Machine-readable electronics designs
▶
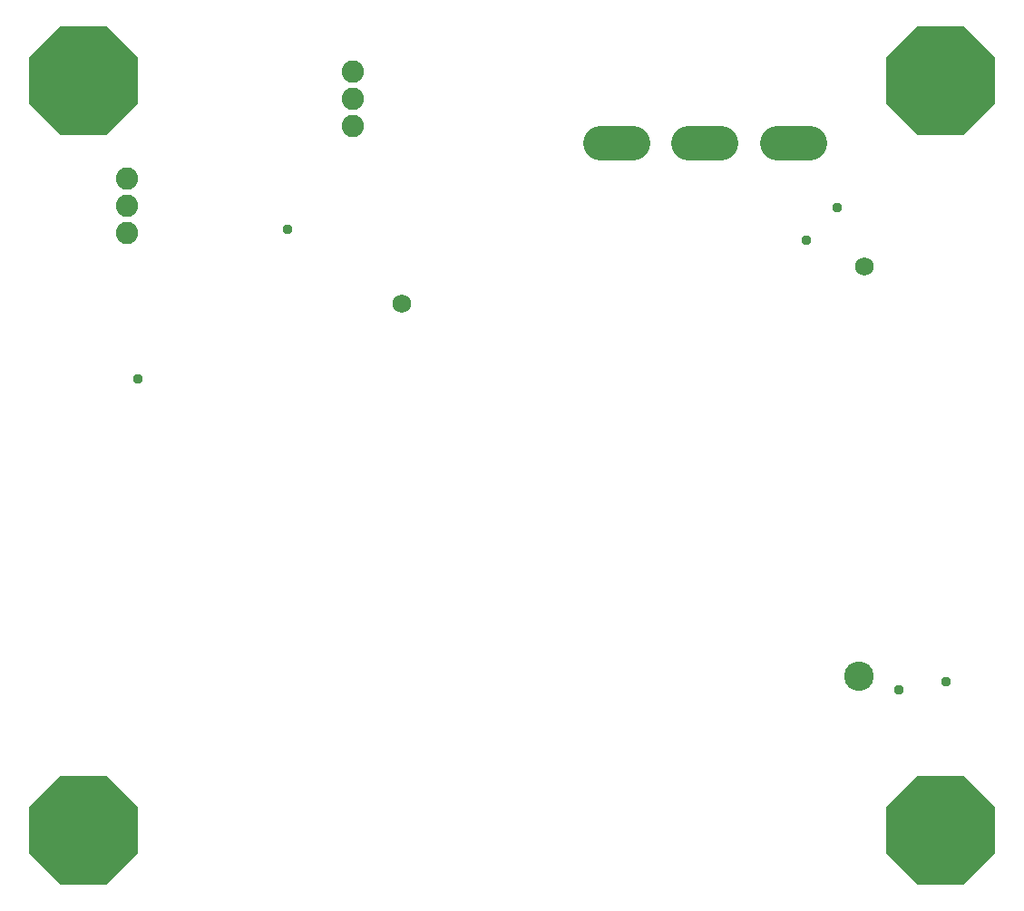
<source format=gbr>
G04 EAGLE Gerber RS-274X export*
G75*
%MOMM*%
%FSLAX34Y34*%
%LPD*%
%INSoldermask Top*%
%IPPOS*%
%AMOC8*
5,1,8,0,0,1.08239X$1,22.5*%
G01*
%ADD10P,11.043842X8X22.500000*%
%ADD11C,3.251200*%
%ADD12C,2.082800*%
%ADD13C,0.959600*%
%ADD14C,1.727200*%
%ADD15C,2.743200*%


D10*
X322580Y232410D03*
X1122680Y232410D03*
X1122680Y932180D03*
X322580Y932180D03*
D11*
X970000Y873900D02*
X1000480Y873900D01*
X917980Y873900D02*
X887500Y873900D01*
X835480Y873900D02*
X805000Y873900D01*
D12*
X574040Y941070D03*
X574040Y915670D03*
X574040Y890270D03*
X363220Y789940D03*
X363220Y815340D03*
X363220Y840740D03*
D13*
X1127760Y370840D03*
X1083310Y363220D03*
D14*
X1051560Y758910D03*
X619760Y723900D03*
D13*
X373380Y654050D03*
X513080Y793750D03*
D15*
X1046480Y375920D03*
D13*
X1026160Y814070D03*
X996950Y783590D03*
M02*

</source>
◀
• Your objective
What is needed is every record above printed exactly, with no pictures.

• Solution to this task
<source format=gbr>
G04 EAGLE Gerber RS-274X export*
G75*
%MOMM*%
%FSLAX34Y34*%
%LPD*%
%INSoldermask Top*%
%IPPOS*%
%AMOC8*
5,1,8,0,0,1.08239X$1,22.5*%
G01*
%ADD10P,11.043842X8X22.500000*%
%ADD11C,3.251200*%
%ADD12C,2.082800*%
%ADD13C,0.959600*%
%ADD14C,1.727200*%
%ADD15C,2.743200*%


D10*
X322580Y232410D03*
X1122680Y232410D03*
X1122680Y932180D03*
X322580Y932180D03*
D11*
X970000Y873900D02*
X1000480Y873900D01*
X917980Y873900D02*
X887500Y873900D01*
X835480Y873900D02*
X805000Y873900D01*
D12*
X574040Y941070D03*
X574040Y915670D03*
X574040Y890270D03*
X363220Y789940D03*
X363220Y815340D03*
X363220Y840740D03*
D13*
X1127760Y370840D03*
X1083310Y363220D03*
D14*
X1051560Y758910D03*
X619760Y723900D03*
D13*
X373380Y654050D03*
X513080Y793750D03*
D15*
X1046480Y375920D03*
D13*
X1026160Y814070D03*
X996950Y783590D03*
M02*

</source>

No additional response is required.